**Task statement**: Repeat the data word for word, from the line with "### GNU Objective-C compiler" to the line with "[package] A power".

**Data for review**:
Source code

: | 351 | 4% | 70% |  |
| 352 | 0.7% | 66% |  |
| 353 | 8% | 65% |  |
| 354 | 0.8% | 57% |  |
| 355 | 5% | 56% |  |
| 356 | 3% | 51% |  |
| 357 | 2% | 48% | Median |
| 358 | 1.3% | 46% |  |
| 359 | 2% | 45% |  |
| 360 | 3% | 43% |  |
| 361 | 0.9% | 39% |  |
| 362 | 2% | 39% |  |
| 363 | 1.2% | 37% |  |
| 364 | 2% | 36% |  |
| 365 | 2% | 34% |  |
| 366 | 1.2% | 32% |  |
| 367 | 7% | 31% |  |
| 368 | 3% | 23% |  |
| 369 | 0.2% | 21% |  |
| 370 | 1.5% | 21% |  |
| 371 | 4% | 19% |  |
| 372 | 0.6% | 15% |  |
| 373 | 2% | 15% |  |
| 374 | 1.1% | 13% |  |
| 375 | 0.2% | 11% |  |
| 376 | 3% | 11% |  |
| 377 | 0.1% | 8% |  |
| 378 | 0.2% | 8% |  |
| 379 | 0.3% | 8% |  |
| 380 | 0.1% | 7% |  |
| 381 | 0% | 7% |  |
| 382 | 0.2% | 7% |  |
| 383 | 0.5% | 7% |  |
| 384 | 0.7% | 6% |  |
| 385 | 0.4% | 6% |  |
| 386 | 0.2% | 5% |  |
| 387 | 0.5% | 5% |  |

* * *

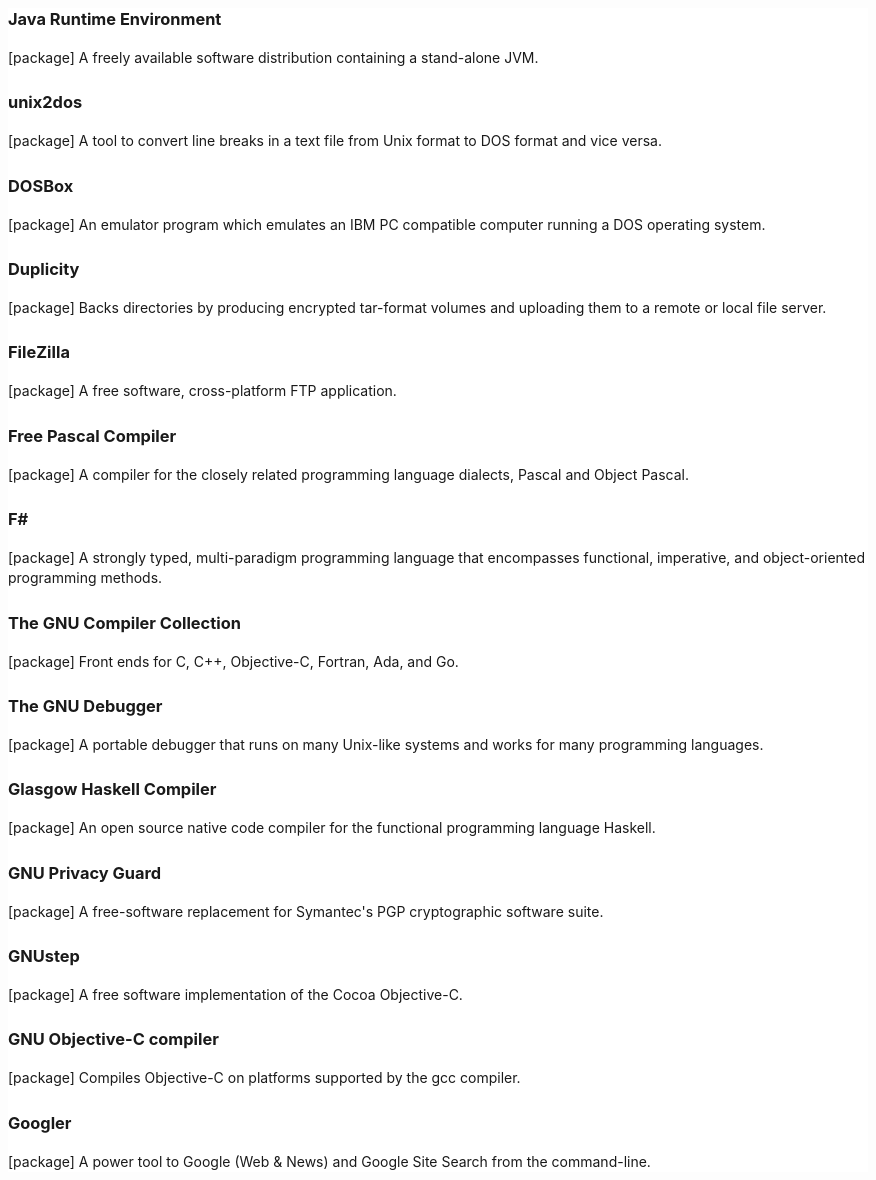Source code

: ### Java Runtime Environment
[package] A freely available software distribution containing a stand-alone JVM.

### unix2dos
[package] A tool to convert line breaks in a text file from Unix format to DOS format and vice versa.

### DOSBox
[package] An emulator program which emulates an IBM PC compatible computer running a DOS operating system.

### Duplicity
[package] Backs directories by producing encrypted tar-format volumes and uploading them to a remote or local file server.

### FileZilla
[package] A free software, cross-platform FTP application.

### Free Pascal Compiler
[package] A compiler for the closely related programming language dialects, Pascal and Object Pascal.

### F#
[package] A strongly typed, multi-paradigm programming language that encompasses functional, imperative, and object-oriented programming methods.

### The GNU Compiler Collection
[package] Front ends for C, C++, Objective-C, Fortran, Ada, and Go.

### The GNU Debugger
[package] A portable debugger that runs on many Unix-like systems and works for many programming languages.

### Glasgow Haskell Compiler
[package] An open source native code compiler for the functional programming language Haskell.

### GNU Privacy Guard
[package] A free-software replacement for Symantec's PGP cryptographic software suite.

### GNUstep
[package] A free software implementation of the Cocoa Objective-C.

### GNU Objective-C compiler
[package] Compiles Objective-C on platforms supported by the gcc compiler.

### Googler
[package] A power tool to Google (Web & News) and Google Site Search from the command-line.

**Problem solution**:
### GNU Objective-C compiler
[package] Compiles Objective-C on platforms supported by the gcc compiler.

### Googler
[package] A power tool to Google (Web & News) and Google Site Search from the command-line.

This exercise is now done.